=== Section Start ===

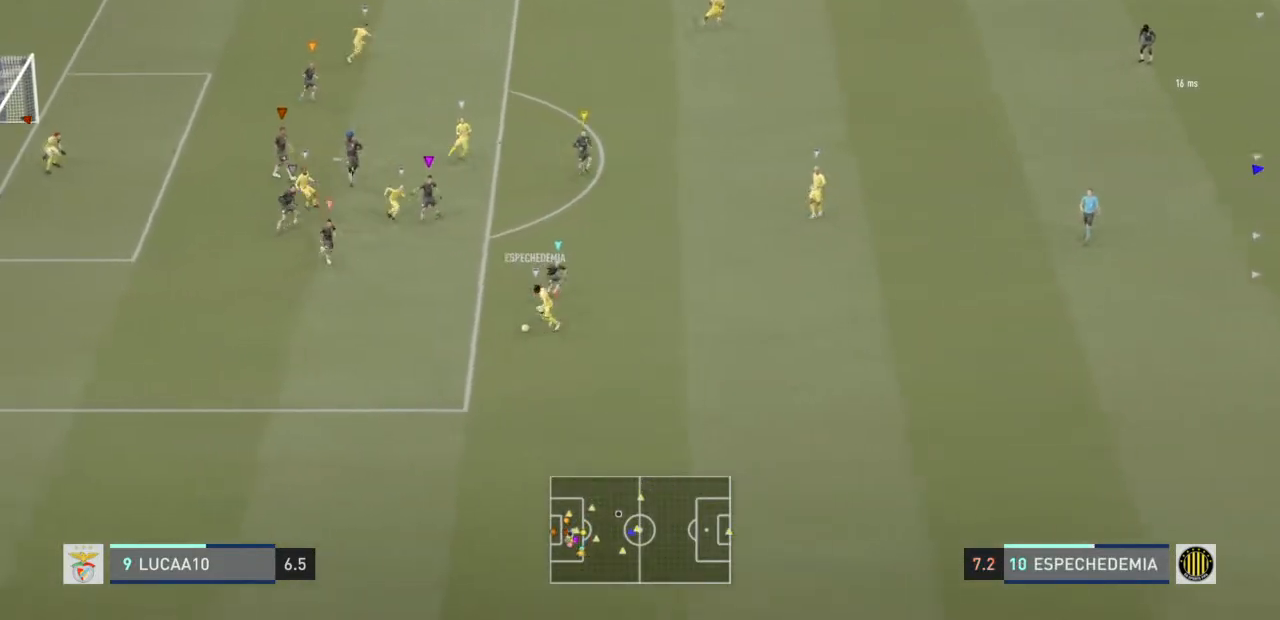
{"buttons": ["L2"], "left_stick": "left", "right_stick": "center", "events": []}
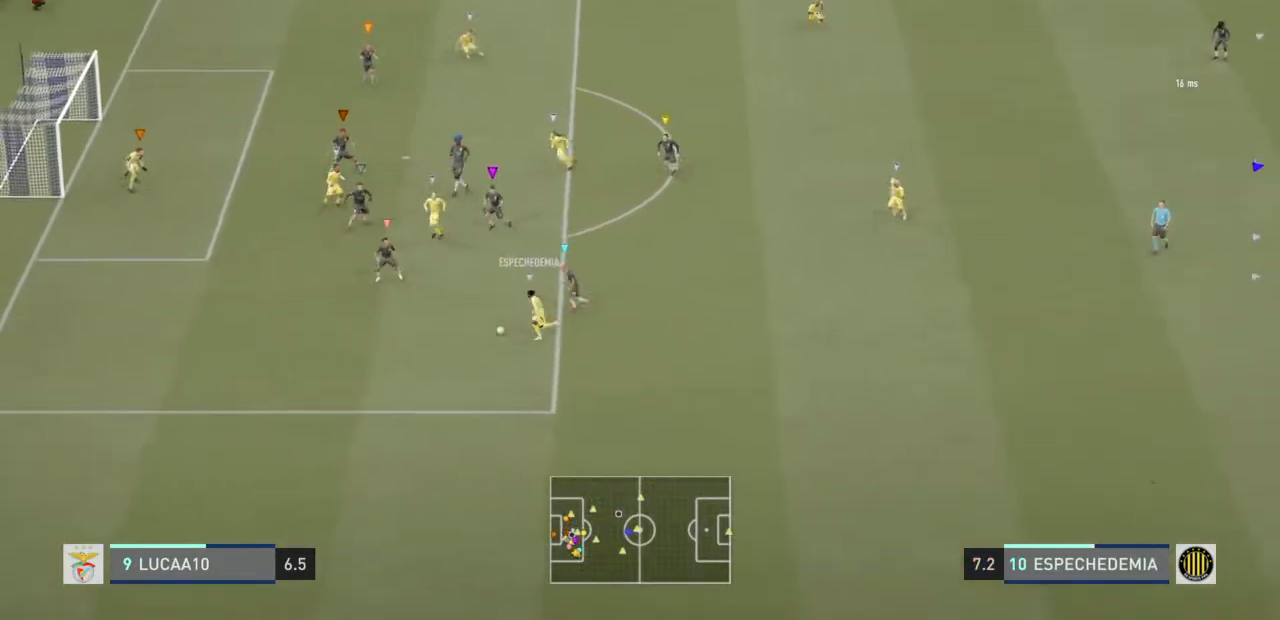
{"buttons": ["L2"], "left_stick": "up-left", "right_stick": "center", "events": [[467, "left_stick", "up-left"]]}
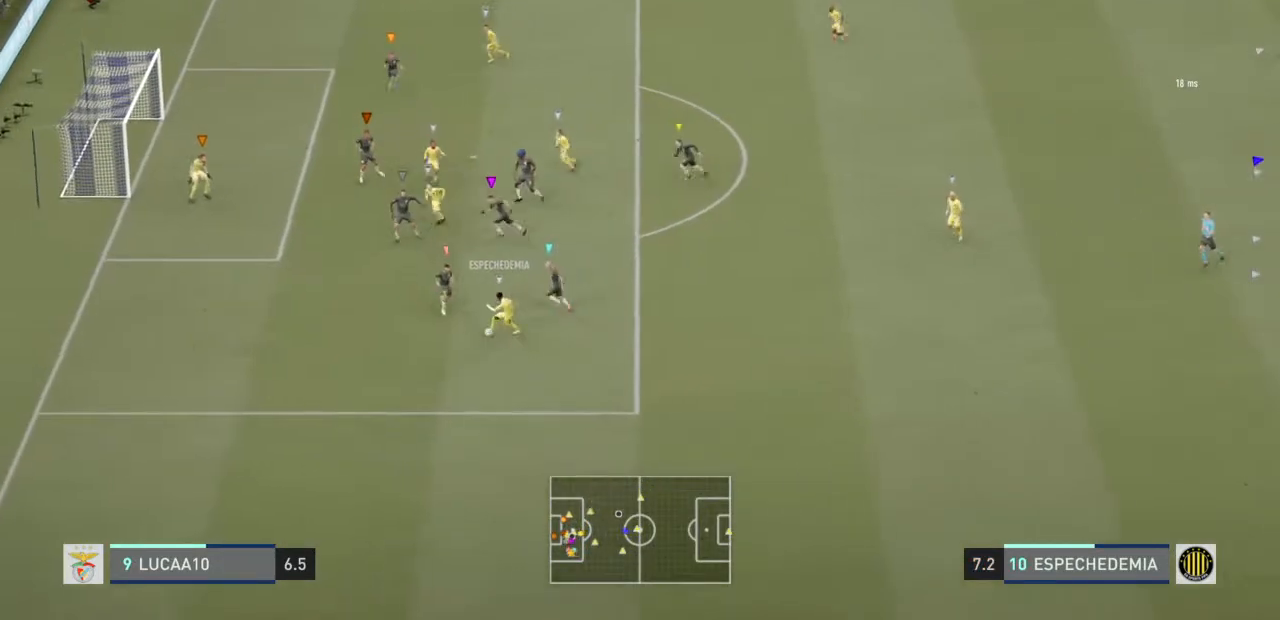
{"buttons": ["L2"], "left_stick": "up-left", "right_stick": "center", "events": []}
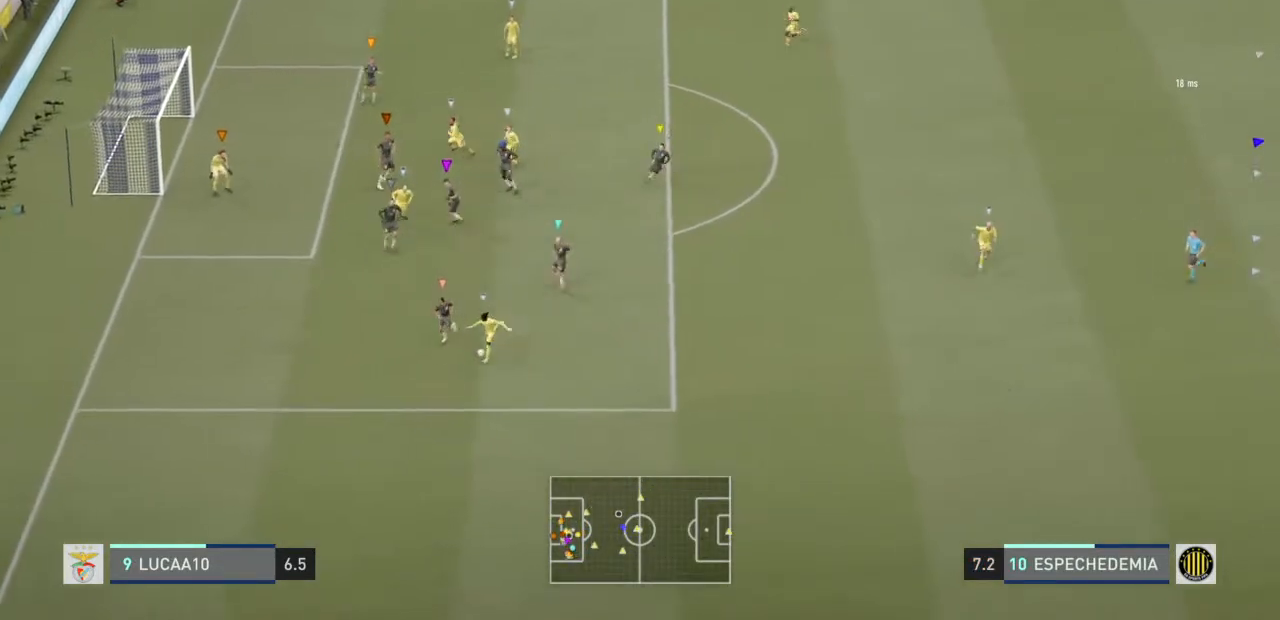
{"buttons": ["L2"], "left_stick": "left", "right_stick": "center", "events": [[467, "left_stick", "left"]]}
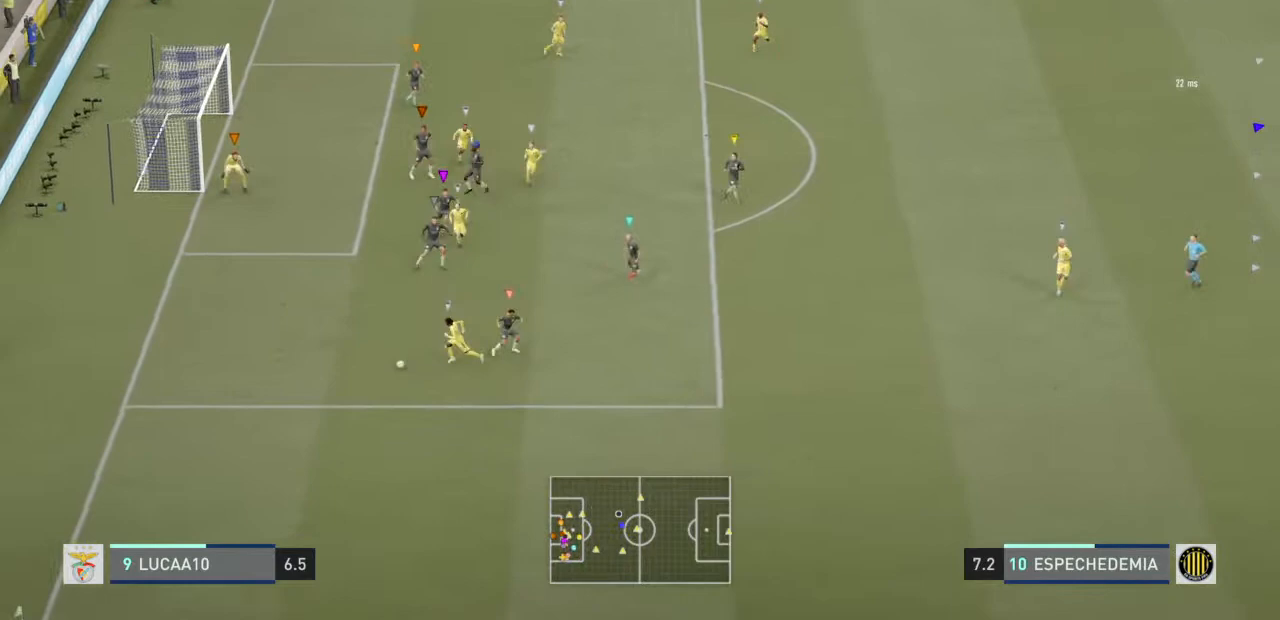
{"buttons": ["L2"], "left_stick": "up", "right_stick": "center", "events": [[200, "left_stick", "down-left"], [300, "left_stick", "down"], [467, "left_stick", "up"]]}
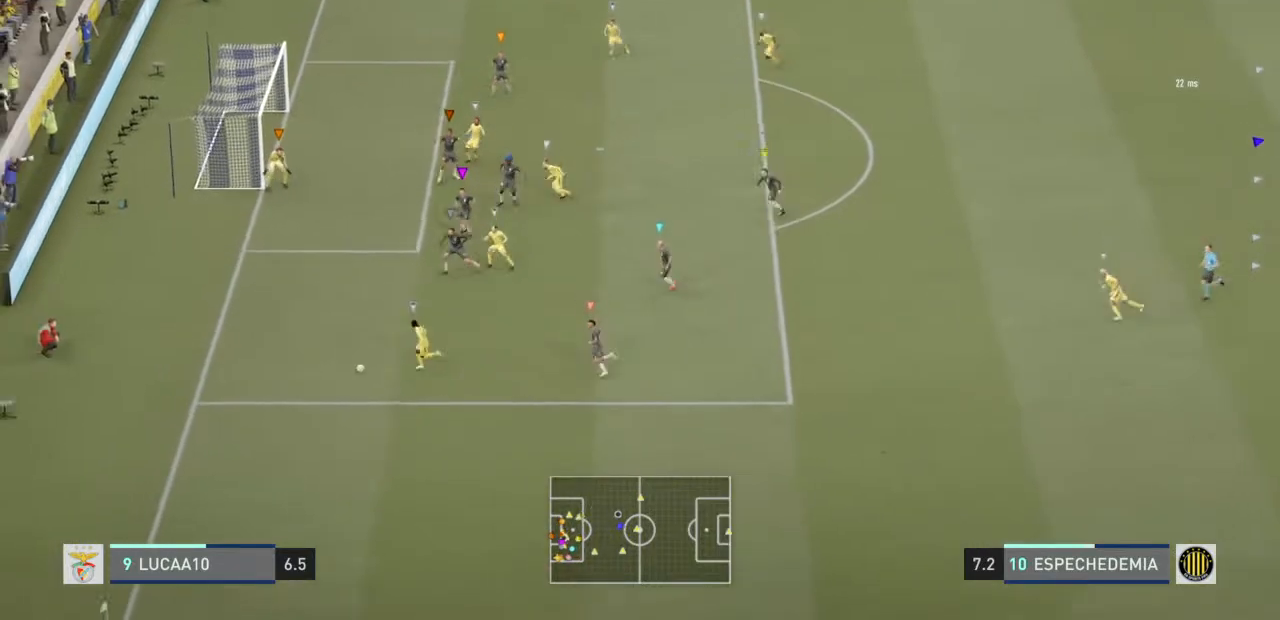
{"buttons": ["L2"], "left_stick": "center", "right_stick": "center", "events": [[67, "left_stick", "up-left"], [467, "left_stick", "center"]]}
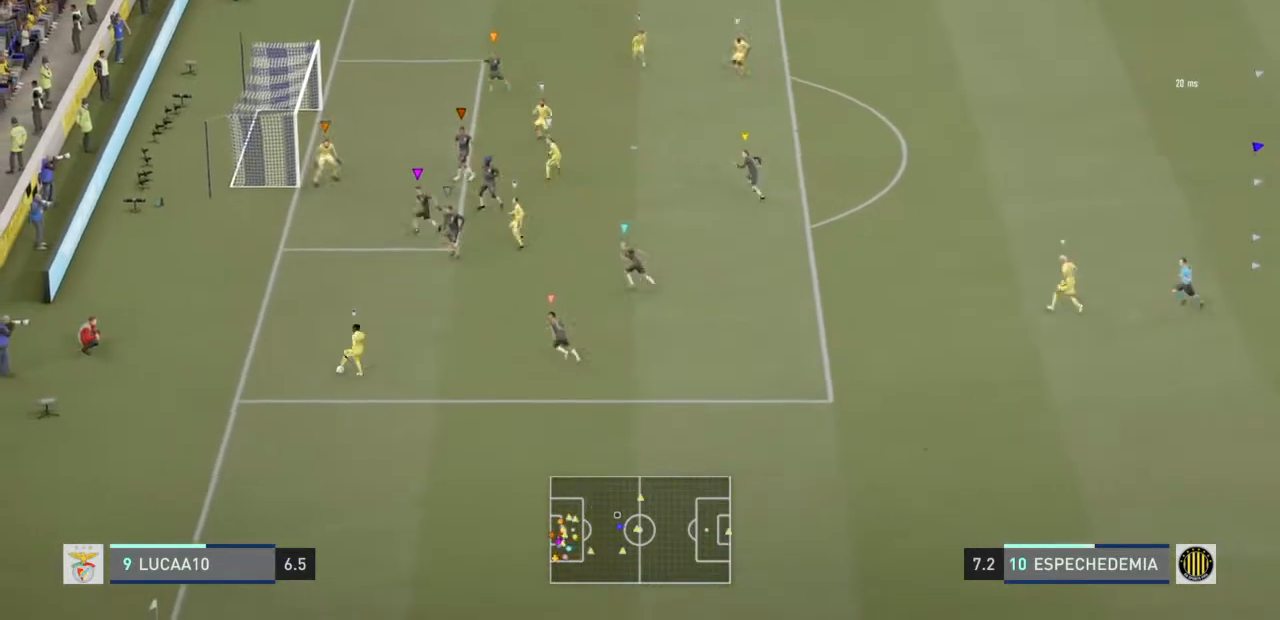
{"buttons": [], "left_stick": "down", "right_stick": "center", "events": [[33, "left_stick", "down"], [400, "L2", "up"]]}
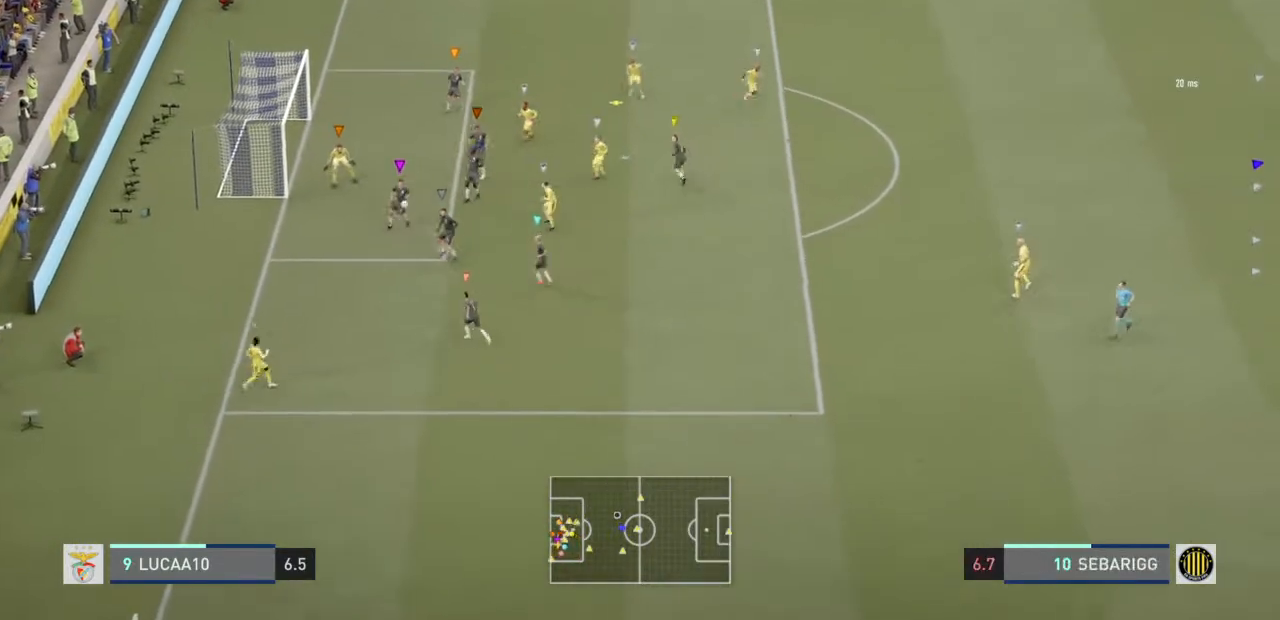
{"buttons": ["R2"], "left_stick": "center", "right_stick": "center", "events": [[167, "R2", "down"], [333, "left_stick", "center"]]}
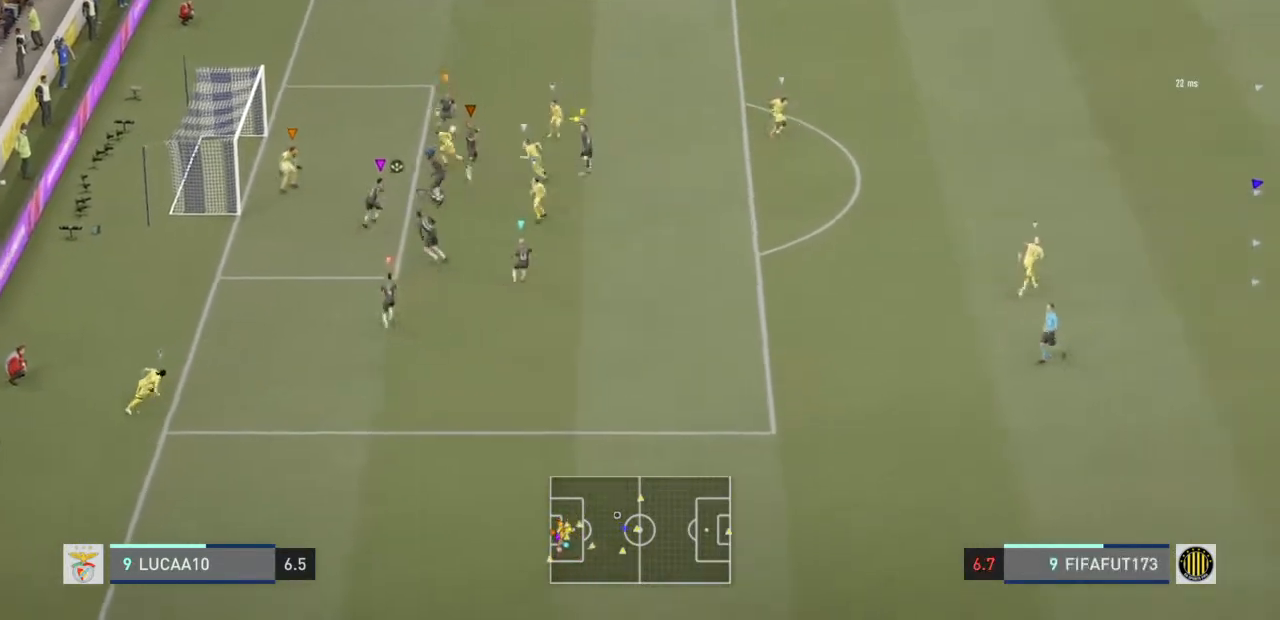
{"buttons": ["R2"], "left_stick": "center", "right_stick": "center", "events": []}
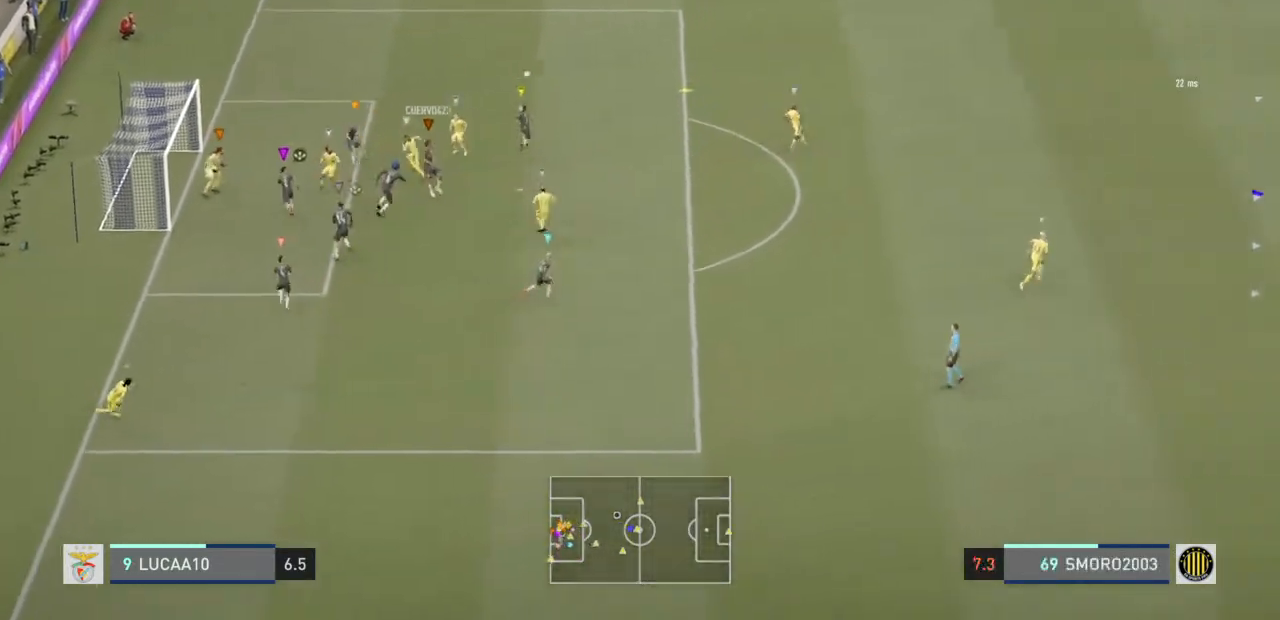
{"buttons": ["L2"], "left_stick": "up-left", "right_stick": "center", "events": [[200, "left_stick", "up"], [300, "R2", "up"], [300, "left_stick", "up-left"], [333, "L2", "down"]]}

=== Section End ===

### DIRECTIONS FOR THIS TASK
Return all the records exactly, excluding images.

### YOUR RESPONSE
{"buttons": ["L2"], "left_stick": "left", "right_stick": "center", "events": []}
{"buttons": ["L2"], "left_stick": "up-left", "right_stick": "center", "events": [[467, "left_stick", "up-left"]]}
{"buttons": ["L2"], "left_stick": "up-left", "right_stick": "center", "events": []}
{"buttons": ["L2"], "left_stick": "left", "right_stick": "center", "events": [[467, "left_stick", "left"]]}
{"buttons": ["L2"], "left_stick": "up", "right_stick": "center", "events": [[200, "left_stick", "down-left"], [300, "left_stick", "down"], [467, "left_stick", "up"]]}
{"buttons": ["L2"], "left_stick": "center", "right_stick": "center", "events": [[67, "left_stick", "up-left"], [467, "left_stick", "center"]]}
{"buttons": [], "left_stick": "down", "right_stick": "center", "events": [[33, "left_stick", "down"], [400, "L2", "up"]]}
{"buttons": ["R2"], "left_stick": "center", "right_stick": "center", "events": [[167, "R2", "down"], [333, "left_stick", "center"]]}
{"buttons": ["R2"], "left_stick": "center", "right_stick": "center", "events": []}
{"buttons": ["L2"], "left_stick": "up-left", "right_stick": "center", "events": [[200, "left_stick", "up"], [300, "R2", "up"], [300, "left_stick", "up-left"], [333, "L2", "down"]]}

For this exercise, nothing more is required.